The Yang Corporation is one of the largest interstellar corporations in Imperial space. It has more employees than the population of an average planet, and an annual turnover which can be measured as a meaningful percentage of Imperial GDP. It is far easier to list the goods which the Corporation cannot produce than it is to list the ones it does produce.
Wei Yang was a junior executive aboard one of the colony ships Helen Cleon led into space. As the Terran Mercantile Association grew and transformed into the Terran Space Empire, the Yang Corporation grew with it. It built warships for the Imperial Navy to conquer new worlds, pre-fabricated shelters for the Ministry of Colonisation, and massive super-computers for the Ministry of Finance.
The fact that the Corporation survives until the present day can partly be attributed to its size and its closeness to the Imperial authorities, and partly due to its decentralised structure.

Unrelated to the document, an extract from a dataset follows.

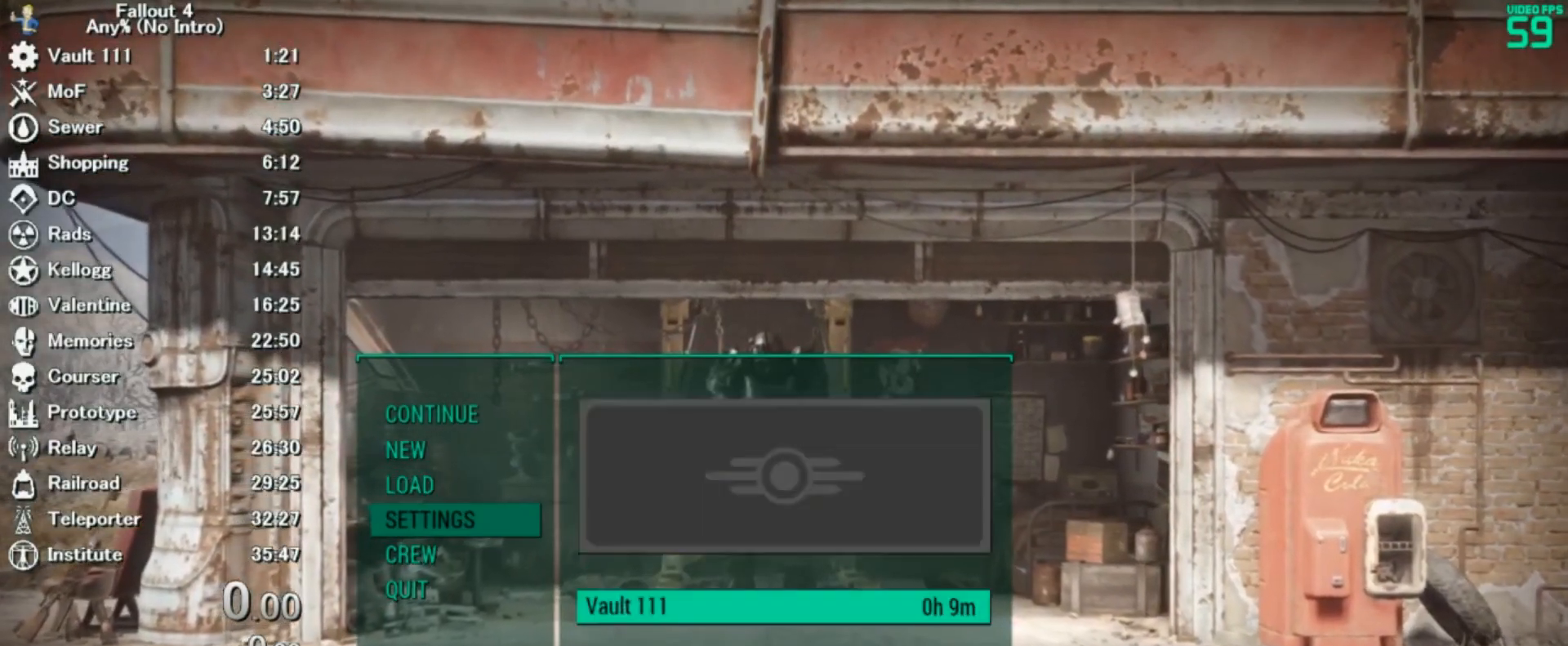
{"keys": [], "mouse": [], "events": [[167, "e", "down"], [233, "e", "up"], [267, "e", "down"], [333, "e", "up"]]}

The Yang Corporation is technically only an umbrella corporation; it doesn’t make anything and employs relatively few workers. The rest of the corporation is broken up into a horde of autonomous divisions, franchises, subsidiaries, and shell corporations. Individual sub-units have on occasion gone bankrupt, been bought outright by third parties, been arrested en masse by Imperial authorities, or simply disappeared, but the overarching Yang Corporation carries on.
Yang 3 is – as the name would suggest – the third planet the Corporation has bought. The initial survey report by the Ministry of Colonisation noted the unbreathable atmosphere, the lack of liquid water, the lack of a magnetosphere to protect from stellar radiation and the absence of any strategic minerals. It was promptly logged as Beyond2147/8/F and deemed not suitable for colonisation. However, for the Yang Corporation purposes, it was ideal; close to a significant population who could purchase Yang products, who were sufficiently geographically distant from the Imperial Core to make shipping problematic; well situated within that market; and available very cheaply.
The colonisation rights were purchased for a pittance, Yang 3 ILC (Imperial Limited Company) was promptly spun up and a colony ship dispatched to settle the world. Within a generation, the Executive Board had created a thriving manufacturing centre in great underground cities. Focussing initially on consumer goods and heavy machinery, Yang 3 was soon exporting goods to the rest of the sector and was held up as an ideal example of New Beyonder world.
The surface of Yang 3 is uninhabitable without heavy-duty protective equipment and so the population lives underground. Conditions are cramped, and industrial accidents are regrettably common. 10 years ago, worker discontent boiled over and sparked civil unrest which was only suppressed with the assistance of Imperial Civil Stabilisation units from the Ministry of Stability. Since that date, the Executive Board has opted to create an advisory group for the workers to air their grievances. While all workers are permitted to vote for the members of this group, all candidates must be pre-approved by the Executive Board, and the Advisory Group has no power beyond access to the Board. The Corporation has also supplied additional funds for internal security, and the Security Division’s surveillance is omnipresent.
Beyond Sector is the sector furthest from the Imperial Core, and the Yang 3 ILC Executive Board thus operates with even greater autonomy than most Yang subsidiaries. The local executives cannot afford to wait a month for instructions from Head Office on an immediate crisis, and accordingly are granted considerable latitude. This unusual situation is compounded by the fact that Yang 3 ILC is recognised by the Sector Governor as a world government, and thus the corporation’s PR department carries out work comparable to a foreign ministry in most governments.
Current issues concerning the Board include the increase in political tensions in the sector, and how best to maximise profit from this; whether the increase in productivity which could be gained by introducing gene-modded workers would outweigh the inevitable worker unrest; and an ongoing rivalry in high-tech products with Helen’s World.